Так вот, своего Рыбчука я списывал с Мартынова. В сорок восемь лет этот человек пережил клиническую смерть, которая совершенно преобразила его. Как рукой сняло его нетерпимость, его грубоватость, а то и грубость (сам Захаров, сдается мне, побаивался его, хотя с Захаровым Мартынов был всего-навсего сдержан либо, при дурном настроении, суховат), его желчность. Признаться, я тоже немало натерпелся от него, теперь же общаться с ним было одно удовольствие. Его жена затеяла ремонт, и Юрий Семенович неделю жил у нас. Была весна, и он радовался зеленой травке. Радовался, бездетный, школьным успехам моих дочерей. Радовался еде, которую готовила Алла, причем самой немудреной еде. Радовался средненькому фильму по телевизору. Но вот что удивило меня: он, тоже как-никак литератор, автор двух или трех сборничков рассказов, совершенно перестал писать. Не было у него больше такой потребности. Он сделался идеальным – или почти идеальным – человеком, но перестал быть пусть средним (что он отлично сознавал), но все-таки художником.
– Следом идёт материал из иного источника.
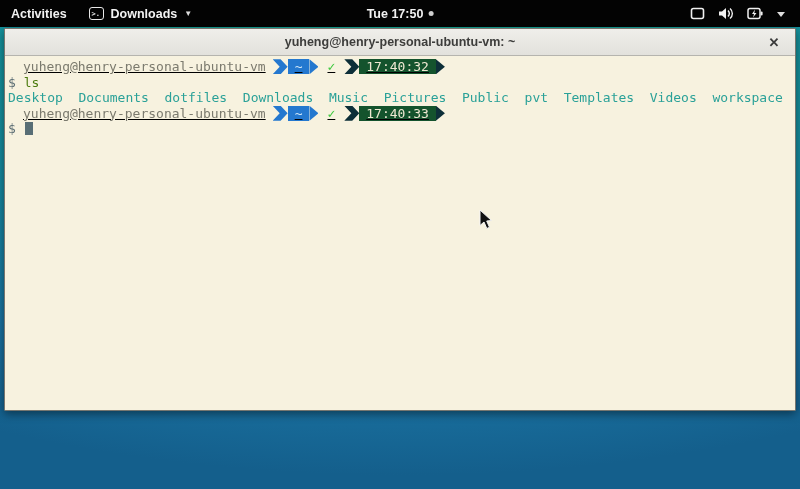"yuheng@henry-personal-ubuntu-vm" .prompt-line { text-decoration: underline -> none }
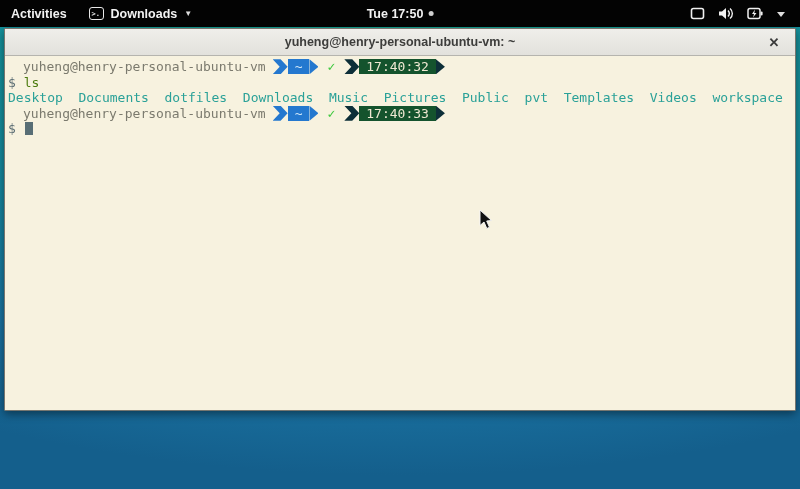"ls" .cmd { color: #4d7c0f -> #0369a1 }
Именно эту ситуацию воспроизвел я в повести. После инфаркта, побывав там, мой герой, эгоист до мозга костей, от которого в полной мере настрадались близкие, внезапно превратился в альтруиста. Исполненный доброжелательности и нежной, детской какой-то любви к жизни, не жаловался ни на коварную свою аневризму, способную в любой момент снова отправить его на тот свет, теперь уже навсегда, ни даже на погоду, к капризам которой стал после своего воскрешения болезненно чувствителен. И уж тем более на судьбу не жаловался, сыгравшую с ним столь злую шутку. Благодарен был ей – за каждый лишний денек, что она то ли по забывчивости, то ли от щедрости своей отпускала ему сверх отмеренного врачами. Зато жалобы других выслушивал охотно, искренне сочувствовал и предлагал посильную помощь. Например, сходить в аптеку, газетку купить или присмотреть за детьми. (Я не выдумал этого; «Аллочка, ну давайте я!» – уговаривал мою жену наш еле передвигающий ноги гость, с которого я, почти один к одному, списал своего героя.) И, как опять-таки наш гость, художник Рыбчук утратил всякий интерес к творчеству. А если, случалось, и брал в руки кисть, то выходило что-то вялое, добродетельно-скучное. Но он не расстраивался. Ему, прежде подчас ненавидевшему свои работы, столько раз в бешенстве смывавшему уже законченный холст, нравились эти наивные картинки. «По-моему, хорошо», – говорил он, простодушно улыбаясь. Он был счастливым человеком, и столь уж, если подумать, высока цена, которую он заплатил за свое счастье, пусть даже цена эта – ненаписанные шедевры?